Atilla Aytemur
Aşağı yukarı hepsi aynı günlere denk düşen dört olay, ülke olarak kavgalı, perişan ve didişen halimize ayna tutuyor.
Bu olayların etrafında öyle bir ateşli lâf trafiği var ki, insanın başı dönüyor.
Ne sarfettiğimiz sözün ayarını tutturabiliyoruz, ne kimin aslında ne demek istediğini anlamaya gayret ediyoruz. Neyi görmek ve anlamak istiyorsak oradan yürüyüp gidiyoruz vesselam!
Siyasi liderler muarızlarına “Onu niye halen partinde tutuyorsun? Bizi düşmanlarımıza jurnalledi” kabilinden salvoları ard arda savuruyor. Doğal olarak bir noktadan sonra halkın gözünde haklının haksızın bir önemi de kalmıyor.

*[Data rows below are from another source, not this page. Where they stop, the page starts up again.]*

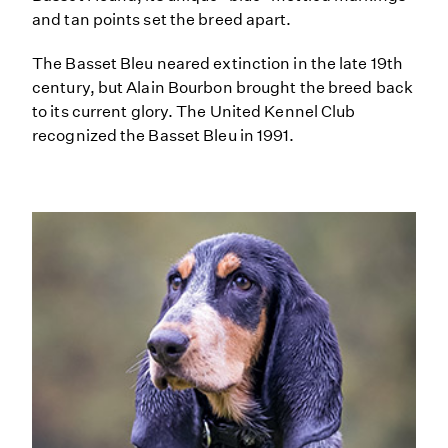
and tan points set the breed apart.
The Basset Bleu neared extinction in the late 19th
century, but Alain Bourbon brought the breed back
to its current glory. The United Kennel Club
recognized the Basset Bleu in 1991.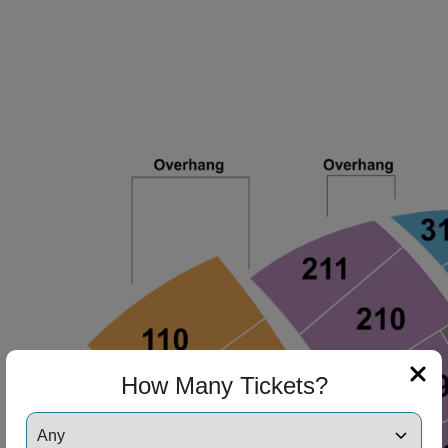
How Many Tickets?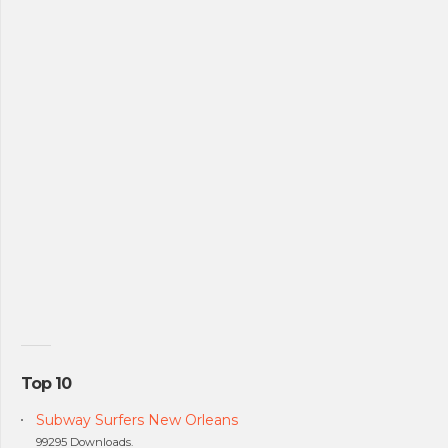
Top 10
Subway Surfers New Orleans
99295 Downloads.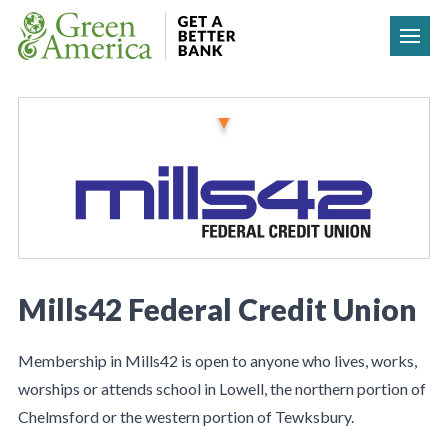
Skip to content
Mills42 Federal Credit Union
Membership in Mills42 is open to anyone who lives, works,
worships or attends school in Lowell, the northern portion of
Chelmsford or the western portion of Tewksbury.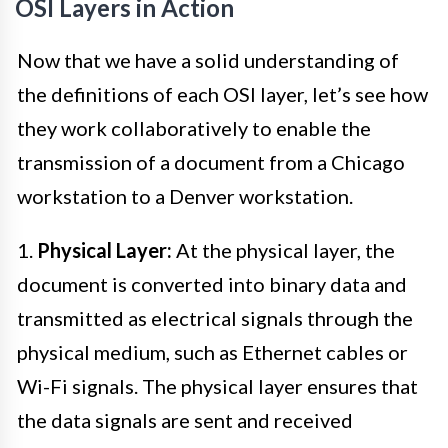
OSI Layers in Action
Now that we have a solid understanding of
the definitions of each OSI layer, let’s see how
they work collaboratively to enable the
transmission of a document from a Chicago
workstation to a Denver workstation.
1.
Physical Layer:
At the physical layer, the
document is converted into binary data and
transmitted as electrical signals through the
physical medium, such as Ethernet cables or
Wi-Fi signals. The physical layer ensures that
the data signals are sent and received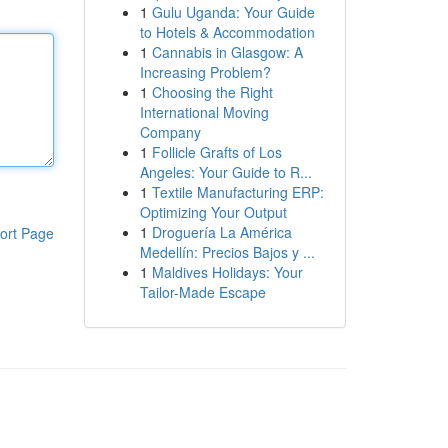
1
Gulu Uganda: Your Guide
to Hotels & Accommodation
1
Cannabis in Glasgow: A
Increasing Problem?
1
Choosing the Right
International Moving
Company
1
Follicle Grafts of Los
Angeles: Your Guide to R...
1
Textile Manufacturing ERP:
Optimizing Your Output
1
Droguería La América
ort Page
Medellín: Precios Bajos y ...
1
Maldives Holidays: Your
Tailor-Made Escape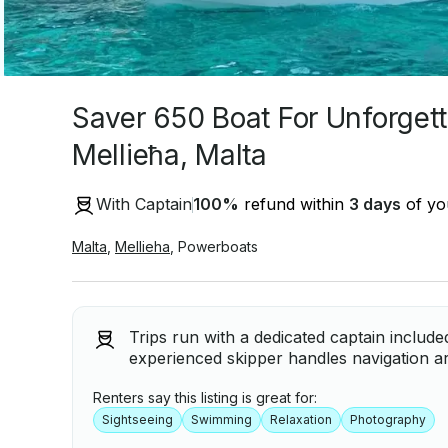
Saver 650 Boat For Unforgett
Mellieħa, Malta
With Captain
100
%
refund within
3 days
of you
Malta
,
Mellieha
,
Powerboats
Trips run with a dedicated captain include
experienced skipper handles navigation ar
Renters say this listing is great for:
Sightseeing
Swimming
Relaxation
Photography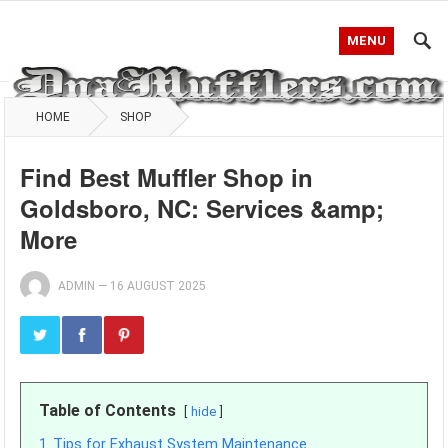
MENU
HOME
SHOP
Find Best Muffler Shop in
Goldsboro, NC: Services &amp;
More
ADMIN
—
16 AUGUST 2025
Table of Contents
hide
1
Tips for Exhaust System Maintenance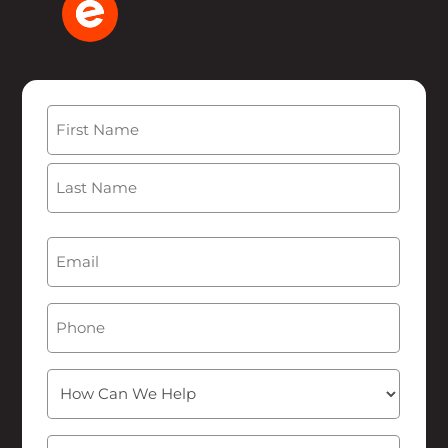
Name
(Required)
First
Last
Email
(Required)
Phone
How
Can
We
Message
(Required)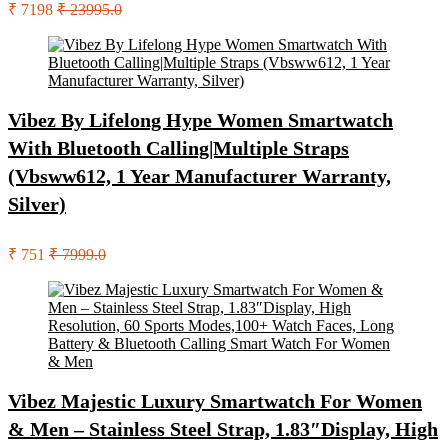
₹ 7198
₹ 23995.0
Vibez By Lifelong Hype Women Smartwatch
With Bluetooth Calling|Multiple Straps
(Vbsww612, 1 Year Manufacturer Warranty,
Silver)
₹ 751
₹ 7999.0
Vibez Majestic Luxury Smartwatch For Women
& Men – Stainless Steel Strap, 1.83″Display, High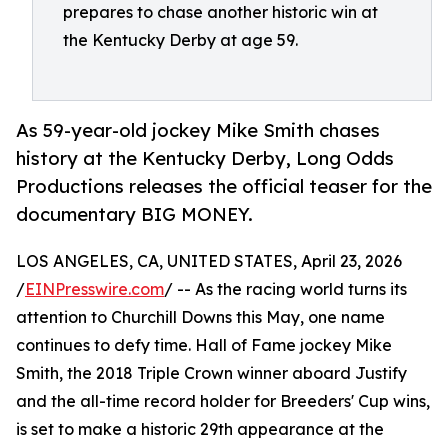
prepares to chase another historic win at
the Kentucky Derby at age 59.
As 59-year-old jockey Mike Smith chases
history at the Kentucky Derby, Long Odds
Productions releases the official teaser for the
documentary BIG MONEY.
LOS ANGELES, CA, UNITED STATES, April 23, 2026
/
EINPresswire.com
/ -- As the racing world turns its
attention to Churchill Downs this May, one name
continues to defy time. Hall of Fame jockey Mike
Smith, the 2018 Triple Crown winner aboard Justify
and the all-time record holder for Breeders' Cup wins,
is set to make a historic 29th appearance at the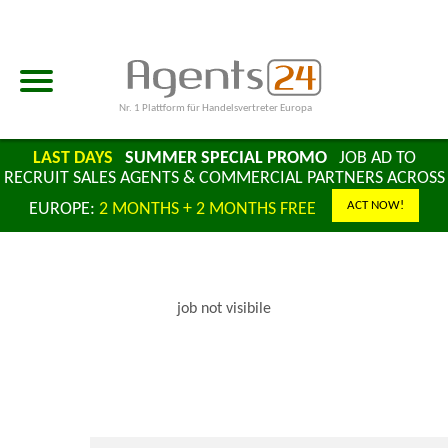
Nr. 1 Plattform für Handelsvertreter Europa
LAST DAYS
SUMMER SPECIAL PROMO
JOB AD TO
RECRUIT SALES AGENTS & COMMERCIAL PARTNERS ACROSS
ACT NOW!
EUROPE:
2 MONTHS + 2 MONTHS FREE
job not visibile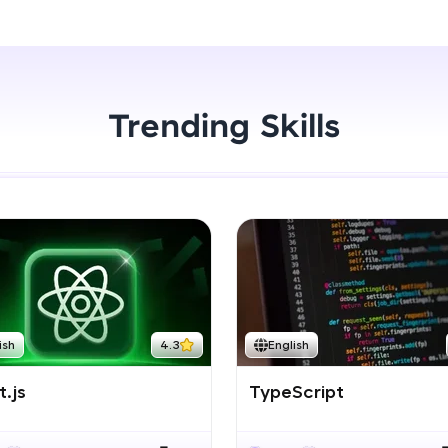
Start Now
LIVE Classes
Zen Classes are HCL GUVI's most refined and fla
live, expert-led tech programs for beginners and p
Trending Skills
Pravartak affiliations, master Full-Stack, Data Sci
UI/UX, and more in multiple languages!
Explore More
Courses
Looking for flexibility? HCL GUVI's 200+ self-pace
ish
4.3
English
learn anytime, anywhere! From free lessons to IIT
certified programs, gain in-demand skills in your p
.js
TypeScript
language.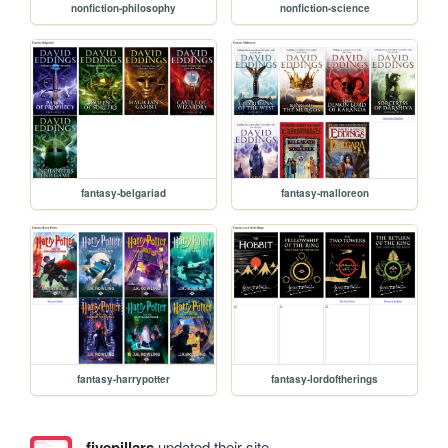
nonfiction-philosophy
nonfiction-science
fantasy-belgariad
fantasy-malloreon
fantasy-harrypotter
fantasy-lordoftherings
fivepillars
updated their site.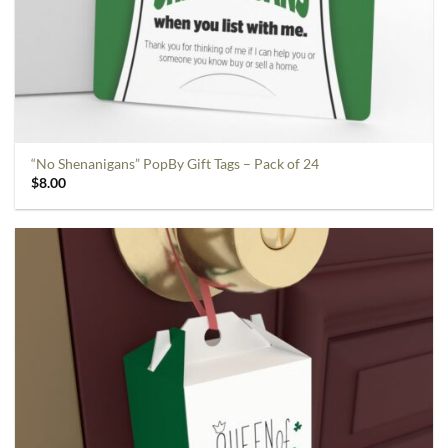
“No Shenanigans” PopBy Gift Tags – Pack of 24
$
8.00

Memleketin ağır sorunlarına yönelik makul, demokratik, uygar bir müzakere ve katılım zemini oluşturmayı beceremezken, bu diğer tür ağız dalaşlarında bizi tutabilene aşk olsun!
Sanki bu durumdan özel bir haz alıyoruz.
Neyse… Sıradan gidelim.
Muhterem ilahiyat hocası
Pek muhterem ilahiyat hocası, Prof. Dr. Hayrettin Karaman, Yeni Şafak gazetesinde 3 Ağustos 2017’de yayınlanan “Başörtülü sigara” başlıklı yazısında, göstere göstere sigara içen bir kadın gördüğünde “Siz benim başımı örttüğüme bakmayın, benden ümidinizi kesmeyin, sizinle paylaşacağım daha çok şeyim var” diyormuş gibi bir intibaya kapıldığını yazdı.
Buyurun, buradan yakın!
Yazısının içinde sigaranın sağlığa zararlı olması nedeniyle kimse için caiz olmadığı türünden sözler de yer aldı. İlaveten gelenekten, edepten dem vurdu ama nafile.
“Bu nasıl anlayış, bu nasıl ilahiyat hocası” diyen diyene! Özellikle dindar kesimden, hattâ AK Parti milletvekilleri arasında sigara içen kız babası olanlardan çok sert sözler ve özür dilenmesi yönünde tepkiler geldi.
Makalenin bütünü içinde, sigara içen başörtülü kadınlara yönelik o tuhaf ve soru işareti yüklü cümleyi açacak, samimi duygularını sergileyecek ve can sıkıcı durumu kurtarmaya yetecek sözlerden eser yoktu. Sigara içen ve içmeyen kadınlar, anaları babaları, dindarlar ve laikler, sağdan soldan çok sayıda vatandaş haklı olarak ayağa kalktı.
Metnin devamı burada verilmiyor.